RAW offers not only a high dynamic range but also a finer detail gradation due to the way it works. Lightroom makes it possible that the RAW is never touched and always keeps its original condition. RAW could also converted to other RAW formats like Adobe’s DNG. RAW is lossless, some cameras offer a lossy compression to save storage space, but it can be also saved as lossless compressed or completely uncompressed.

200 percentA comparison at 200 %. The JPG is on the right side and offers a little bit less details than the RAW.

JPG would never offer you these opportunities. But it has of course it’s own adavantages. It is small and makes it to easy to spread. This is why photo journalists use JPGs for their work. To have a final file on the memory card which allows them a fast upload. Every smartphone, computer and other display devices can read it, a conversion is not needed. It takes up only a fraction of disk space. The format allows also a higher frame rate if you shoot in burst mode, because of the smaller size. The buffer of the camera is used much later.

Every camera offers of course a JPG setup, where the quality level can be chosen. If you just need images for documentation purpose, a low quality would save a lot of memory.

Due to the lossy compression the recovery options are small. If your photo is underexposed the potential to recover shadows and lights is very limited. In addition the 8 Bit per color lead very fast to clipping colors either.

The right choice?

There is no way around the RAW format, the advantages it offers are also worth the disadvantages. Nowadays storage space is not worth mentioning any more and also computing power is available even in small systems already enough.

Backups are much more time-consuming, but you plan them better, or look for a time where I don't use the computer at the moment.

And then of course the main argument: the editing possibilities are simply unbeatable, just because I give my pictures a very exaggerated and unrealistic look, RAW simply gives me much more leeway.

Underexposed example

underexposed RAW editThis is for demonstration purpose, the image was intentionally underexposed to show the advantages of RAW.

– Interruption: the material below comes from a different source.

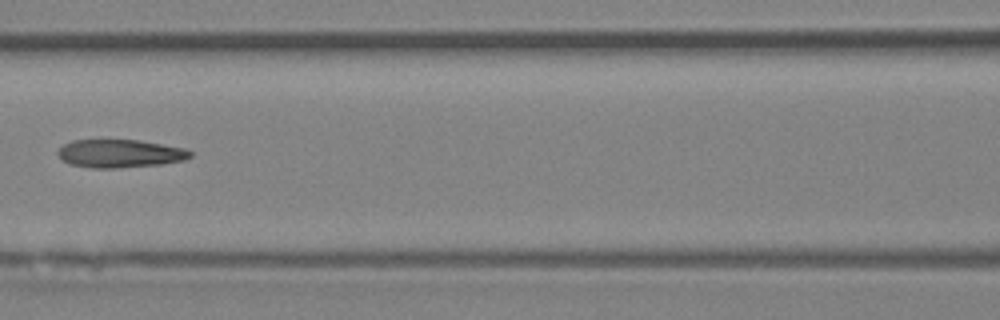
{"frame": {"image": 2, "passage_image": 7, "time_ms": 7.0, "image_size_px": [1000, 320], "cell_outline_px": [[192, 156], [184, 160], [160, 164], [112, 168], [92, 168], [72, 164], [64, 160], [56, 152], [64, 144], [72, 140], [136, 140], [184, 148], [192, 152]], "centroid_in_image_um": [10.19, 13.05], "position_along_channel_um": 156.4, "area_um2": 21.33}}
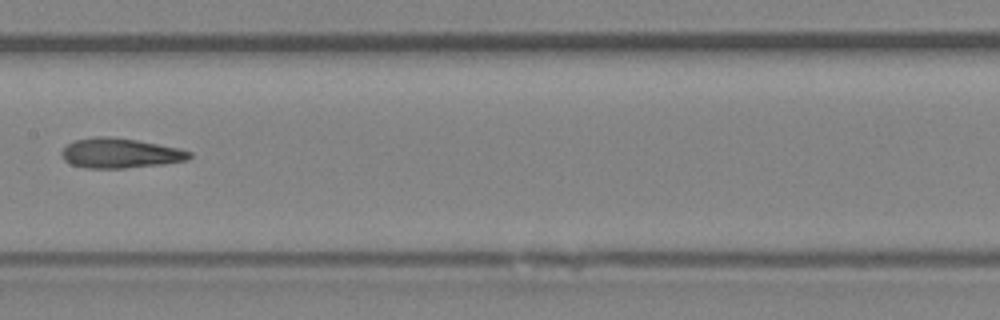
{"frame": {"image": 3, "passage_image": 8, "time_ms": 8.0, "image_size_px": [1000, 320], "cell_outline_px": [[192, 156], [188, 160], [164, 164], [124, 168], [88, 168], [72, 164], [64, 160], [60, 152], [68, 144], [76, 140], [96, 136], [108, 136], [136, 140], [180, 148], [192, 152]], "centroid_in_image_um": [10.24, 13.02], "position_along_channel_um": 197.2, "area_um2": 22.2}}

underexposed RAW editThe underexposed RAW with corrected exposure, shadows and highlights.

underexposed JPG editThe JPG of the camera with the exact same settings like the RAW. It has a lack of contrast and the colors on the water surface starting to clip.

The recovery possibilities are small for JPG, what can be seen in the resulting banding and the colors and contrast are by far worse. You can try it for yourself. Set the camera to manual and RAW + JPG and look for exposure time where just about everything is recognizable, but in the end to dark. Then edit with your software.

Overexposed example

overexposed originalThe overexposed sky will be a problem in the editing.
overexposed RAW editEdited RAW: the details on the castle could be recovered. The details in the sky are gone but it's still a usable image.

overexposed JPG editThe JPG has a again a lack of contrast and colors and the castle is worse off from the sky than the RAW. The water surface has a visible transition.

Even in the RAW the sky couldn't be recovered, but this version offers still better details and colors. I used the best JPG settings in the camera, it is called "fine" at Nikon, just to give it a chance. And even these files have a stately size of up to 20 Megabytes. The lossless compressed RAW of my Nikon D850 have a size of round about 50 Megabytes. If size is more important to you than editing options, you should go with JPG. On the other hand the RAW is by far superior in quality. And from my point of view, editing or developing the photo is part of the process . There is so much potential in the files, which should be used.